• **Requirement**
Copy every record below verbatim, omitting the pictures from your answer.

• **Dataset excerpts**
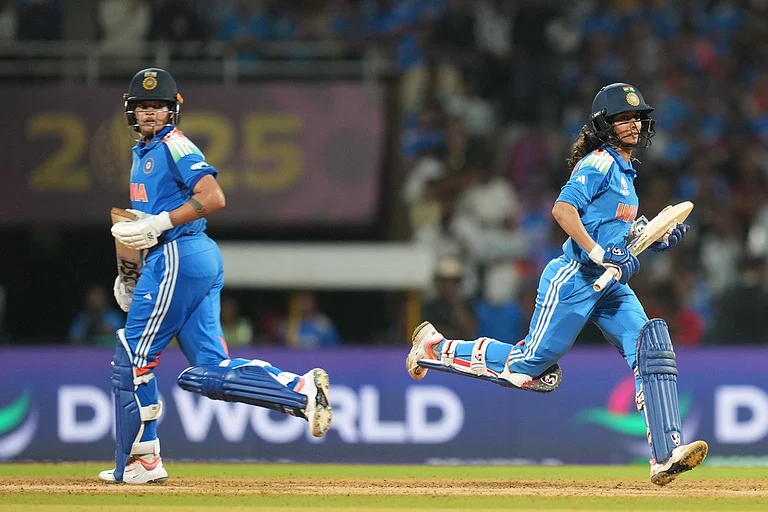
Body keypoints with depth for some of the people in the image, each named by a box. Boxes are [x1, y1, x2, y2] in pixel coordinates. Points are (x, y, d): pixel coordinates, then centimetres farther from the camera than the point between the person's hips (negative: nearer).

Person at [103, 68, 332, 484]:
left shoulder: (174, 146, -8)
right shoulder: (142, 152, 22)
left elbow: (212, 198, -21)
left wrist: (158, 224, -23)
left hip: (178, 258, -10)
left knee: (133, 358, -3)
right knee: (211, 370, 1)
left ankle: (140, 461, 3)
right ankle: (301, 390, -8)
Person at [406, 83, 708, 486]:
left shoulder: (624, 170, 20)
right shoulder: (599, 162, -9)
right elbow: (563, 209, -23)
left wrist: (656, 239, 13)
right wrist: (599, 254, -28)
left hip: (611, 286, 8)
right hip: (574, 279, -8)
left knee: (651, 347, -12)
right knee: (529, 366, -6)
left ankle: (666, 455, -20)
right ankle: (436, 347, 17)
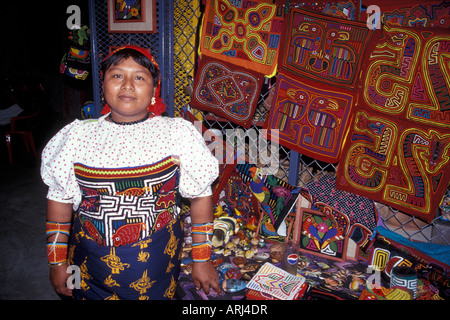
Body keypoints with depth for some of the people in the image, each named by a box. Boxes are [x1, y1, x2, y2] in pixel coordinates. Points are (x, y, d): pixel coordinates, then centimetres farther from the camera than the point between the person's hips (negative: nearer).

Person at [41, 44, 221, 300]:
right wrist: (57, 261, 6)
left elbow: (200, 195, -5)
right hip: (91, 264, 2)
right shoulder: (77, 136, -3)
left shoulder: (178, 134, -9)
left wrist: (202, 260, -2)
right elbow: (60, 198, 4)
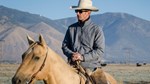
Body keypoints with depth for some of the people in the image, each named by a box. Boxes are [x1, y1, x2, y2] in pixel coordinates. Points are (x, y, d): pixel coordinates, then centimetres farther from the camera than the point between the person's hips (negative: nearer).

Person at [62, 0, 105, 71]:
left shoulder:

• **Response**
Body keypoints with depth for some of the people in the image, each named by a box. Boxes are [x1, y1, x2, y2] in pixel coordinates. Points are (x, y, d): pixel coordinates, then centimetres farther from the camera than the point between the person's hips (negative: nearer).

Person at [103, 68, 332, 484]:
left shoulder: (174, 146, -8)
right shoulder: (142, 152, 22)
left elbow: (212, 198, -21)
left wrist: (158, 224, -23)
left hip: (178, 258, -10)
left knee: (133, 358, -3)
right knee: (211, 370, 1)
left ankle: (140, 461, 3)
right ankle: (301, 390, -8)
Person at [406, 83, 708, 486]:
left shoulder: (624, 170, 20)
right shoulder: (599, 162, -9)
right elbow: (563, 209, -23)
left wrist: (656, 239, 13)
right wrist: (599, 254, -28)
left hip: (611, 286, 8)
right hip: (574, 279, -8)
left knee: (651, 347, -12)
right knee: (529, 366, -6)
left ankle: (666, 455, -20)
right ankle: (436, 347, 17)
Body keypoints with depth for some of the people in the image, each named by a box. Boxes are [x1, y1, x2, y2] in pixel coordinates. Points are (x, y, d): pixel coordinates, then centimetres farther from the camera than the point between the person's hips (negative: nearer).

Person at [41, 44, 221, 300]:
right wrist: (57, 261, 6)
left elbow: (200, 195, -5)
right hip: (91, 264, 2)
right shoulder: (77, 136, -3)
left shoulder: (178, 134, -9)
left wrist: (202, 260, -2)
right elbow: (60, 198, 4)
Body keypoints with depth for some of the people in the image, each named by a box. Boxes are [x1, y1, x2, y2] in pixel coordinates. Points are (x, y, d): pixel coordinates, then centimetres farther from the camera than the point between the person's hips (negative: nearer).

Person at [62, 0, 105, 71]:
left shoulder:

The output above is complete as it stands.